◆ **SHORT EXERCISE**: Copy the material below word for word, starting with its first line and stopping after the line that contains "Posreden: Posreden -> Avtoriteta", including that line.

◆ **DATA SUPPLIED**:
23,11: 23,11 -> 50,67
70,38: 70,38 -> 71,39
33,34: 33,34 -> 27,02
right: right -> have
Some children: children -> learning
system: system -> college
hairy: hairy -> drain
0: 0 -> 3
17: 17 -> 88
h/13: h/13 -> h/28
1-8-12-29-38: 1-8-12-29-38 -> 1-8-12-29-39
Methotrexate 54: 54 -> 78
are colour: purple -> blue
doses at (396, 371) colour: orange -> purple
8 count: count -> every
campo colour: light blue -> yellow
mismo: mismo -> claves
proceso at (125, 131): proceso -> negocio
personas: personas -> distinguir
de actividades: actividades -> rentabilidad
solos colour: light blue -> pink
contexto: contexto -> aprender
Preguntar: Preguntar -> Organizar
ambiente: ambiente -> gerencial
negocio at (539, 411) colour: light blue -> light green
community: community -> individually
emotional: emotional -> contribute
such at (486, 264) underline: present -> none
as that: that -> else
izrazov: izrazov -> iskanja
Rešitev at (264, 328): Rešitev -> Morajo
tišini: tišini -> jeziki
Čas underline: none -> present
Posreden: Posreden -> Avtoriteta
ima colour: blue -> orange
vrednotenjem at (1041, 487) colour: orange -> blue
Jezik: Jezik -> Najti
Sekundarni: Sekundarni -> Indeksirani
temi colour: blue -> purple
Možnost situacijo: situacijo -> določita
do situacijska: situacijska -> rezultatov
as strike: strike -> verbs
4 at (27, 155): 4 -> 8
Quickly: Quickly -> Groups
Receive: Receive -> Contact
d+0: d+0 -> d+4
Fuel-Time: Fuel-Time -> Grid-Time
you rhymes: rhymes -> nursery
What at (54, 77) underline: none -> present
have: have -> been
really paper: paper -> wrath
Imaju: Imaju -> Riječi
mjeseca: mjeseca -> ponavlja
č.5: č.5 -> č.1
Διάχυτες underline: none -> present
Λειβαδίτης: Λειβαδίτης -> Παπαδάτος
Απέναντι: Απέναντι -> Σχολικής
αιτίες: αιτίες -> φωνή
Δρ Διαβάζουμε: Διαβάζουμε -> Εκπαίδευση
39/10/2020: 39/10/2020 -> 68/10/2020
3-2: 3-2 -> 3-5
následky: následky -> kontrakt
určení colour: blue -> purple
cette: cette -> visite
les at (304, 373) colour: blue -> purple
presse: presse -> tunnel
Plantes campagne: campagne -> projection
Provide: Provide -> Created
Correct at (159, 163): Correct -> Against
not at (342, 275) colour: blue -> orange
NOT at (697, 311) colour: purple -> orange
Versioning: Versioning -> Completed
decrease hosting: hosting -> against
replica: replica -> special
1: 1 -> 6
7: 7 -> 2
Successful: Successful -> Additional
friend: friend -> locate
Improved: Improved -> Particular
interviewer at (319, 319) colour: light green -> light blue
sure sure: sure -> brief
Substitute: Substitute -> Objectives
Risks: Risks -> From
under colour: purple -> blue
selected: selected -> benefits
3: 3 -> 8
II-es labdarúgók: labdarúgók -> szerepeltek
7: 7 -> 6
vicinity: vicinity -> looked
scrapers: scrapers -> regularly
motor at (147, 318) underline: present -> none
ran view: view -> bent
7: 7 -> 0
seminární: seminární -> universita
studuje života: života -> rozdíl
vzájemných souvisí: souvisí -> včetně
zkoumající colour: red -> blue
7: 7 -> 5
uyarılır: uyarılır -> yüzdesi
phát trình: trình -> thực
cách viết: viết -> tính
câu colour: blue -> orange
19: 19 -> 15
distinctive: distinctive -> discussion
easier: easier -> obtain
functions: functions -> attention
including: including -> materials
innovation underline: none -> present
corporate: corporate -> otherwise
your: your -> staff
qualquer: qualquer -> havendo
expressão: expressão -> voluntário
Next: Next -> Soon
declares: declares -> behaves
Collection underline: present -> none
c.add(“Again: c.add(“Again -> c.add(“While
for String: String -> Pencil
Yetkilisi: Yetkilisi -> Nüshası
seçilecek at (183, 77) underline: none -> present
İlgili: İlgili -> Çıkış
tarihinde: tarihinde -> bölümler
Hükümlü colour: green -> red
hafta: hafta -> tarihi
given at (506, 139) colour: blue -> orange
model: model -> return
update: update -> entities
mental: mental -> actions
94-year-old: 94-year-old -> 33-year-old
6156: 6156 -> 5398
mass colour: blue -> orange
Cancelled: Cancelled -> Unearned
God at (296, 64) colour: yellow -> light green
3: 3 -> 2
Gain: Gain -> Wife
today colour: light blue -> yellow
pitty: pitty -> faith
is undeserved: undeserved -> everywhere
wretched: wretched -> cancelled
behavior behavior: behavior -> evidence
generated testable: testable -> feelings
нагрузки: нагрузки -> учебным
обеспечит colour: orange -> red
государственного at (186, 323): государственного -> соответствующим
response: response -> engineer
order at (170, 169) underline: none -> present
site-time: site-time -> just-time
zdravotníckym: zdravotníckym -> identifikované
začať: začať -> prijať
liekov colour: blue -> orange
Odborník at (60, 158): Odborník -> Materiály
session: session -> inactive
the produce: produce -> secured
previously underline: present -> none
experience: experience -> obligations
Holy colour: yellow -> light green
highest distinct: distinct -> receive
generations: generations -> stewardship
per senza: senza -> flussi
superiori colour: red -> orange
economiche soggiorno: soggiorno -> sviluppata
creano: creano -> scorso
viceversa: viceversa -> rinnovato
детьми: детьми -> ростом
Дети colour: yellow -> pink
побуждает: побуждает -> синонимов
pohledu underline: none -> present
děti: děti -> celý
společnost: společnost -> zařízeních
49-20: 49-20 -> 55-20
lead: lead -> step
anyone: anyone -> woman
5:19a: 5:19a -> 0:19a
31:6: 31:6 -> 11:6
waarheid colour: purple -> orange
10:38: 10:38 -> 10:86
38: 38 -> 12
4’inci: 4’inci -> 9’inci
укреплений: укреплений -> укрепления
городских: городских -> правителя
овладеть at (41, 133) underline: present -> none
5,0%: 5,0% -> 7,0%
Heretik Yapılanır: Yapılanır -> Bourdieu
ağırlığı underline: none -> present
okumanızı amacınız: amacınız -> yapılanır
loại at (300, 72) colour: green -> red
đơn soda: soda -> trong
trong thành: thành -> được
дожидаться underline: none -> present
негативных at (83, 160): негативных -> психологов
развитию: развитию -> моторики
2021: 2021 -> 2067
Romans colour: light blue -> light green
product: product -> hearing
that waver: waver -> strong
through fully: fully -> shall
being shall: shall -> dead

◆ **FINAL RESULT**:
23,11: 23,11 -> 50,67
70,38: 70,38 -> 71,39
33,34: 33,34 -> 27,02
right: right -> have
Some children: children -> learning
system: system -> college
hairy: hairy -> drain
0: 0 -> 3
17: 17 -> 88
h/13: h/13 -> h/28
1-8-12-29-38: 1-8-12-29-38 -> 1-8-12-29-39
Methotrexate 54: 54 -> 78
are colour: purple -> blue
doses at (396, 371) colour: orange -> purple
8 count: count -> every
campo colour: light blue -> yellow
mismo: mismo -> claves
proceso at (125, 131): proceso -> negocio
personas: personas -> distinguir
de actividades: actividades -> rentabilidad
solos colour: light blue -> pink
contexto: contexto -> aprender
Preguntar: Preguntar -> Organizar
ambiente: ambiente -> gerencial
negocio at (539, 411) colour: light blue -> light green
community: community -> individually
emotional: emotional -> contribute
such at (486, 264) underline: present -> none
as that: that -> else
izrazov: izrazov -> iskanja
Rešitev at (264, 328): Rešitev -> Morajo
tišini: tišini -> jeziki
Čas underline: none -> present
Posreden: Posreden -> Avtoriteta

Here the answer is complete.